I’m testing out a part detection model out on edge impulse on a Raspberry PI 3b. I’ve tested a primitive model from edge impulse on the raspberry pi and runs fine. I’m now trying to optimize the model to detect when a part has been created on a manufacturing machine. To do this im reading the power the machine is using while creating the part, a successful part will look like the picture below, 2 sets of 4 peaks evenly spaced out.
im having issues detecting full parts over half parts. The reason im feeding half parts into the training algorithm is train the model to exclude anything that isn’t a full part. An example of a half part is below, just 5 peaks rather than 2 sets of 4 peaks.
I’m not sure which algorithms would be best suited to this type of Job, so far I’ve gone for Spectral Analysis, neural network and also K-means Anomaly Detection. I was hoping the k means would help pick up any outliers as shown in the pic, maybe it will be better with additional tweaks.

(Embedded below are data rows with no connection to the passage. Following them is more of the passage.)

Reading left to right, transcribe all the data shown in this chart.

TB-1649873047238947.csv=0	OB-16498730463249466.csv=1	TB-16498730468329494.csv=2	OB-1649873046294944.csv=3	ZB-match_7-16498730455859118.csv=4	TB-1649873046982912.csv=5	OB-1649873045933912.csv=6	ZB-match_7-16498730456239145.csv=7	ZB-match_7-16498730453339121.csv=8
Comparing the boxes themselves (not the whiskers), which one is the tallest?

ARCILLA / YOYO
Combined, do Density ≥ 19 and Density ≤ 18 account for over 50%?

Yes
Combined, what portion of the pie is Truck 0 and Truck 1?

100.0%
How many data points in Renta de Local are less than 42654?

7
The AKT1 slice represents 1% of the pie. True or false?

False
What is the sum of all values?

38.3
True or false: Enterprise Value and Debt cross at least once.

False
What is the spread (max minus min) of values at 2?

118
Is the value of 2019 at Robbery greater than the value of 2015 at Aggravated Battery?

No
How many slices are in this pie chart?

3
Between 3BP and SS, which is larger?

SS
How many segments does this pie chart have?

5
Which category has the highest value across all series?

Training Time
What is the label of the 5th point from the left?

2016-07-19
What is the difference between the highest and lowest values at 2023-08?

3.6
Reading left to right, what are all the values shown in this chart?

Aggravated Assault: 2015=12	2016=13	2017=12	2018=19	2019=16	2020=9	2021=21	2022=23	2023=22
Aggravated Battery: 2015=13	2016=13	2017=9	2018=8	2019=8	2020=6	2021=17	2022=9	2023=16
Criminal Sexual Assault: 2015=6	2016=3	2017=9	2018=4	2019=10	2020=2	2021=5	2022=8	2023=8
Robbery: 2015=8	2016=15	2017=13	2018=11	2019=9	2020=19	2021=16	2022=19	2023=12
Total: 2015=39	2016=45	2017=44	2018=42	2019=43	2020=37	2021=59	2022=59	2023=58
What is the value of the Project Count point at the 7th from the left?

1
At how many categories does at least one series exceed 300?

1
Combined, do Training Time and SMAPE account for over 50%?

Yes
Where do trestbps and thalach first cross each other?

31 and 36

The validation results are pretty good. I’m getting 100% on everything part from the half parts, see picture below :
If anyone has any tips to make the model more accurate, it would be appreciated. I’ve made the project public and can be found here : https://studio.edgeimpulse.com/public/18358/latest
The other weird thing is on the neural network, the quantized 8bit predictions are really low but on the 32bit its high. Its not a problem, because im running it on a 32bit raspberry pi processor, just thought it was worth pointing out.